Fleet News

More crashes caused by overseas drivers

Fleet operators are being warned that the number of accidents involving foreign drivers on the UK’s roads, which are already disproportionately high, will continue to rise.

The warning has implications for companies who employ foreign drivers as well as those who have workers using the UK’s roads.

The advice follows the publication of a new report – European Drivers – Crossing Borders Safely – by the Association of British Insurers (ABI), which found that foreign drivers caused 18,000 road crashes in the UK in 2006 – a 47% rise since 2001.

The most dramatic rise was with Lithuanian drivers, who caused 746 crashes last year compared to just one in 2001.

But it was Polish drivers who caused the most crashes – 3,132 – of any foreign driver group.

Workers who drive abroad must be made aware of the rules of the road in the countries they are driving in, or fleet operators will be failing to meet their duty-of-care obligations.
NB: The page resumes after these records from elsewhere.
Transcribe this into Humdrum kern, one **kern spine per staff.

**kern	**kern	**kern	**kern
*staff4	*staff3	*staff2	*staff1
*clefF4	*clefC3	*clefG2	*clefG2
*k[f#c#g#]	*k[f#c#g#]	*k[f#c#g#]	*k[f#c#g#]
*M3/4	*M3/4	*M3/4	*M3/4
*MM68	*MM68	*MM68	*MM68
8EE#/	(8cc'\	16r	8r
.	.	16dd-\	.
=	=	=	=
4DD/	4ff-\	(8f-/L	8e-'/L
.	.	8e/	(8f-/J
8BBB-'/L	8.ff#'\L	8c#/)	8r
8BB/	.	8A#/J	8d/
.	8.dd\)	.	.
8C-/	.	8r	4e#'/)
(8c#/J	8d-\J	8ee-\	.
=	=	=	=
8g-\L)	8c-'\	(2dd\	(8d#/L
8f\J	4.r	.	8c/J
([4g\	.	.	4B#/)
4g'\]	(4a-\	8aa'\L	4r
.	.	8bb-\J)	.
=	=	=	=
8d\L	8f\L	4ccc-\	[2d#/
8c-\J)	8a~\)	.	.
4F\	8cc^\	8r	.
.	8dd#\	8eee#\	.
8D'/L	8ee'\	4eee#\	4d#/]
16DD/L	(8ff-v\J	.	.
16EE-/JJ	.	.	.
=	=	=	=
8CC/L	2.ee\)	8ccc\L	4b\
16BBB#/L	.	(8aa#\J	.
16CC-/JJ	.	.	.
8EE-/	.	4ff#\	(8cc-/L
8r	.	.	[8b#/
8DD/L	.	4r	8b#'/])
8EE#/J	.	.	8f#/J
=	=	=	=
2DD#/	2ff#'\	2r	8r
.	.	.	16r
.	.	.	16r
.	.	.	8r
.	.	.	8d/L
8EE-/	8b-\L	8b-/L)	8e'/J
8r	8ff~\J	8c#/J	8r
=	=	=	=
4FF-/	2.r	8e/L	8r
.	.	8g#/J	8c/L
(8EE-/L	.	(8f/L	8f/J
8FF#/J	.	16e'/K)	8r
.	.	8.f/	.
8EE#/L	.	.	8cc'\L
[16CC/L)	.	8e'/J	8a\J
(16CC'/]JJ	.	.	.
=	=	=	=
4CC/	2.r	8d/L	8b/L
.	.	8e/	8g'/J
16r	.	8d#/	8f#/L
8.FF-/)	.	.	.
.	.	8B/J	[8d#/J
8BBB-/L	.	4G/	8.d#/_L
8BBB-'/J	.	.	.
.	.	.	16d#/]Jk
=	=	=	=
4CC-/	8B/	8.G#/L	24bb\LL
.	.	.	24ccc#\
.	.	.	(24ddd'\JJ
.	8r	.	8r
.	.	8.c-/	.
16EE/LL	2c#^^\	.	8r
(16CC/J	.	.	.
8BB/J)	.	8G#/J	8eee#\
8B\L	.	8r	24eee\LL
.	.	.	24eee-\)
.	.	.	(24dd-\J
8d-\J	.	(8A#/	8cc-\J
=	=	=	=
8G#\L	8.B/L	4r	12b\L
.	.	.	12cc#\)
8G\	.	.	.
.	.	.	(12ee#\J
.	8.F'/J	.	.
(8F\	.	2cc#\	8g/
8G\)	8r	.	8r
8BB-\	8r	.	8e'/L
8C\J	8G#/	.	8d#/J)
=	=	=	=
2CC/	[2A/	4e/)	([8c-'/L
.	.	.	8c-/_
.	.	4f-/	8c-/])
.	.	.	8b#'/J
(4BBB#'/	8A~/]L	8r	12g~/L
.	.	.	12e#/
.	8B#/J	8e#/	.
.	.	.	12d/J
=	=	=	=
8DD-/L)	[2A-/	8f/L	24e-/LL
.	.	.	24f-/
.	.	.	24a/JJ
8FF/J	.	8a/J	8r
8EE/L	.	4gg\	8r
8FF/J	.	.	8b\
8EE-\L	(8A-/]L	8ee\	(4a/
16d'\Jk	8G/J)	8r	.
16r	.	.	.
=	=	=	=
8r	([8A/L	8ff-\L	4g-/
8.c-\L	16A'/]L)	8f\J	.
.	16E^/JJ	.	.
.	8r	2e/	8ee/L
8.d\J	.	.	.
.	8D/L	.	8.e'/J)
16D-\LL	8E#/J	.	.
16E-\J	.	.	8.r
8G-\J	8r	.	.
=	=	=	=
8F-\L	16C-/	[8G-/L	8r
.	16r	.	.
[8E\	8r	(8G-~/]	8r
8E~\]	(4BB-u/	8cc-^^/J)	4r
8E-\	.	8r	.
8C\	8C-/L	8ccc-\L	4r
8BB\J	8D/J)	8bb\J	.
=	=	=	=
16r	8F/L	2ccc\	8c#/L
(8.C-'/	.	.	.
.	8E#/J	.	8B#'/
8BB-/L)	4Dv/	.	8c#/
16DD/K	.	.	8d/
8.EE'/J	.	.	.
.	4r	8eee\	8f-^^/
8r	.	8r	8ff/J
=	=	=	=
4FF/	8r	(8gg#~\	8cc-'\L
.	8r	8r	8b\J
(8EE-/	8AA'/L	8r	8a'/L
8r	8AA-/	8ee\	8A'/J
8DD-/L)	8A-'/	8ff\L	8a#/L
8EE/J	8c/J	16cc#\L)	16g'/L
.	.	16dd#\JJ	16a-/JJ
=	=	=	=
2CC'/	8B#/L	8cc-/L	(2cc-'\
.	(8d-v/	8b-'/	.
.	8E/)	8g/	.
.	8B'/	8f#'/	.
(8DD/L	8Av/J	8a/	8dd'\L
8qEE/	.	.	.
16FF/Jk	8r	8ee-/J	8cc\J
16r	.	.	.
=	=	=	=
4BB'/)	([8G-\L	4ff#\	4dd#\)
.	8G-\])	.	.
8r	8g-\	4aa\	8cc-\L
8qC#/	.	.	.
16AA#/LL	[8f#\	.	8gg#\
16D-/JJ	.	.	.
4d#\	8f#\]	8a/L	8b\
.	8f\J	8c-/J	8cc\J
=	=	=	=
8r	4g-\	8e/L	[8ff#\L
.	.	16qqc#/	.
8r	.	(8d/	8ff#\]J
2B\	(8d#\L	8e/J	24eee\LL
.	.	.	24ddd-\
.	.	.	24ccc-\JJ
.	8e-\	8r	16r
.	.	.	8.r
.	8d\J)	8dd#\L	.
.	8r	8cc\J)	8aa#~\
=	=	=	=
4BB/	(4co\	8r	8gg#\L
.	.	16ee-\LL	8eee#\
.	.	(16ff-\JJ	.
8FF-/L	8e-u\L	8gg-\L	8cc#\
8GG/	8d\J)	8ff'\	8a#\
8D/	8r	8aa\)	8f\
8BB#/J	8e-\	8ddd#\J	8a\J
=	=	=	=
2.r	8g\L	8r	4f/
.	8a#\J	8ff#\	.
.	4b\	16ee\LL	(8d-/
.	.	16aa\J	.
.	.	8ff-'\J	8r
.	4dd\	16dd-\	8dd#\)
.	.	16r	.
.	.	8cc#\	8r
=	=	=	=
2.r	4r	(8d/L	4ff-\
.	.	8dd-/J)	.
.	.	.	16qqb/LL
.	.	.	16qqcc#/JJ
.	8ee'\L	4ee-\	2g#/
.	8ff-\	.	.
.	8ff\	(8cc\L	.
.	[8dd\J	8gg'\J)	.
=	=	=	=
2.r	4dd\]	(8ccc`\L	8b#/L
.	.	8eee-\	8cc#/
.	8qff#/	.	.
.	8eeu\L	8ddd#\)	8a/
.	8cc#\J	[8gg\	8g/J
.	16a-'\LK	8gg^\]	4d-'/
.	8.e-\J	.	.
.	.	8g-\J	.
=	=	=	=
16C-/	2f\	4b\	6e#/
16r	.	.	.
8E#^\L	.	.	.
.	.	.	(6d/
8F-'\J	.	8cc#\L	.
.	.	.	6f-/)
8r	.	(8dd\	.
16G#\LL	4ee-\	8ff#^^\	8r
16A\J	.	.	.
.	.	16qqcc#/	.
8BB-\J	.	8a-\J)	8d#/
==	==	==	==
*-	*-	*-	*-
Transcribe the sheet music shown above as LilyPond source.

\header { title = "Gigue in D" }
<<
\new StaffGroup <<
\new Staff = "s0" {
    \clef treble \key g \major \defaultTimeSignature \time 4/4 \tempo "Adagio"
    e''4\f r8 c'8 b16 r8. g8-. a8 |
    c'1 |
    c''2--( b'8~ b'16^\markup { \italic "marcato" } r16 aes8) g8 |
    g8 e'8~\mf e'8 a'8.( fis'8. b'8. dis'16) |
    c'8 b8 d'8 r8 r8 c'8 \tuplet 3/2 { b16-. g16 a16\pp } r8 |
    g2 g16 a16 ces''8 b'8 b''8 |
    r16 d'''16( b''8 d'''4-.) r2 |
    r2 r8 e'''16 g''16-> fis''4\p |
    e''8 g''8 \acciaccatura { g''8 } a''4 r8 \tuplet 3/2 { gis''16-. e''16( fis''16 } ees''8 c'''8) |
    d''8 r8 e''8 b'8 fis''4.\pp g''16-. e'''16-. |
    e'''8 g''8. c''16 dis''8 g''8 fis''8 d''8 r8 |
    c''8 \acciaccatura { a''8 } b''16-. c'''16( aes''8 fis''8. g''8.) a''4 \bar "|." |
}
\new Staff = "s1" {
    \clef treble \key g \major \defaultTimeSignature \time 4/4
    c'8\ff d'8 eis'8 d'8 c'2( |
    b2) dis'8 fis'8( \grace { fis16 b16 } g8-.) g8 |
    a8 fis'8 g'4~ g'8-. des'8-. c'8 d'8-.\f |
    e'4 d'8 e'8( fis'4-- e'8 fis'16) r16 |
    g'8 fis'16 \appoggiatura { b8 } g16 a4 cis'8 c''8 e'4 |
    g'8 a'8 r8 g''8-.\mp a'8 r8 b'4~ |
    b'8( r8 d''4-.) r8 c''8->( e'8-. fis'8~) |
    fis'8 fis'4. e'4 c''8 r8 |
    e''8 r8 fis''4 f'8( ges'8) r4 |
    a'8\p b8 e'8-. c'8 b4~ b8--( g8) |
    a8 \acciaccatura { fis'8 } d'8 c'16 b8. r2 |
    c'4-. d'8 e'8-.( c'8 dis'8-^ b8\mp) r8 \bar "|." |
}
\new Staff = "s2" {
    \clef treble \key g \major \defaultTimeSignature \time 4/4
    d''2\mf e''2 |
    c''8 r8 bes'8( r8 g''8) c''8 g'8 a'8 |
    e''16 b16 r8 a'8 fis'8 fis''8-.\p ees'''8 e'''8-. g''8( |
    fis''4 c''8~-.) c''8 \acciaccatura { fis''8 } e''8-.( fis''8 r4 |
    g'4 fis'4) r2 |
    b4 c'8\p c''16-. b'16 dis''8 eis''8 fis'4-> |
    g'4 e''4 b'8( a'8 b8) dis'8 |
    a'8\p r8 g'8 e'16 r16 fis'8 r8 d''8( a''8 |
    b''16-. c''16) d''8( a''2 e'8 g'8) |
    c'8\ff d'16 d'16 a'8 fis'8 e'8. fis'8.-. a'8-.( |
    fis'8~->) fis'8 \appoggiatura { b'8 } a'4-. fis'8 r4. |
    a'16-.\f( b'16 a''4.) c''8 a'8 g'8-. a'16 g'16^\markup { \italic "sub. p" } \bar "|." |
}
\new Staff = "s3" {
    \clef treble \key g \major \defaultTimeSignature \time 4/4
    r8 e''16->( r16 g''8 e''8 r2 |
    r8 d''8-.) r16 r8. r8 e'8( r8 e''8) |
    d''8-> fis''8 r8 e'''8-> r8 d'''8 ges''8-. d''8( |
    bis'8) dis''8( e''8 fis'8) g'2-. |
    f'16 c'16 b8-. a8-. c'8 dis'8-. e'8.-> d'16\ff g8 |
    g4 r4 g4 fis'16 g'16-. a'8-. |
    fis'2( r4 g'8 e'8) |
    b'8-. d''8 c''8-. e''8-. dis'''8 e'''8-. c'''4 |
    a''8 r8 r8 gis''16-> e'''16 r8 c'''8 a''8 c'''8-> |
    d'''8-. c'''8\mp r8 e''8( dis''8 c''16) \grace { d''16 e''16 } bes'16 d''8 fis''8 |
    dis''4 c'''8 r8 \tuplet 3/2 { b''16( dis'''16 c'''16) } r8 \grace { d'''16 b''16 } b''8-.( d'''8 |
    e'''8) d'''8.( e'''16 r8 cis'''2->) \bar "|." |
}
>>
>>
The advice comes on the back of new research which found that UK drivers were involved in 5,000 accidents while driving in Europe last year.

“More effective action is needed at both a national and European level to ensure that we can enjoy all the benefits of a larger single market without compromising road safety,” said Stephen Haddrill, ABI director general.

The ABI has called for improvements in the sharing of information. So far just 11 countries have signed up to the EUCARIS system, which allows driver and licence information to be checked by other EU countries.

With so few countries signing up to EUCARIS, it remains difficult for fleet managers to check the validity of a foreign driver’s licence or whether it has endorsements.

Cathy Keeler, from road safety charity Brake, said: “This report confirms what Brake already feared: the lack of coordination of driving legislation and enforcement across Europe means drivers feel they can get away with not sticking to, or understanding, local laws.”

A coalition of motoring and road safety groups has been established by the ABI to investigate the extent of the problem and recommend action.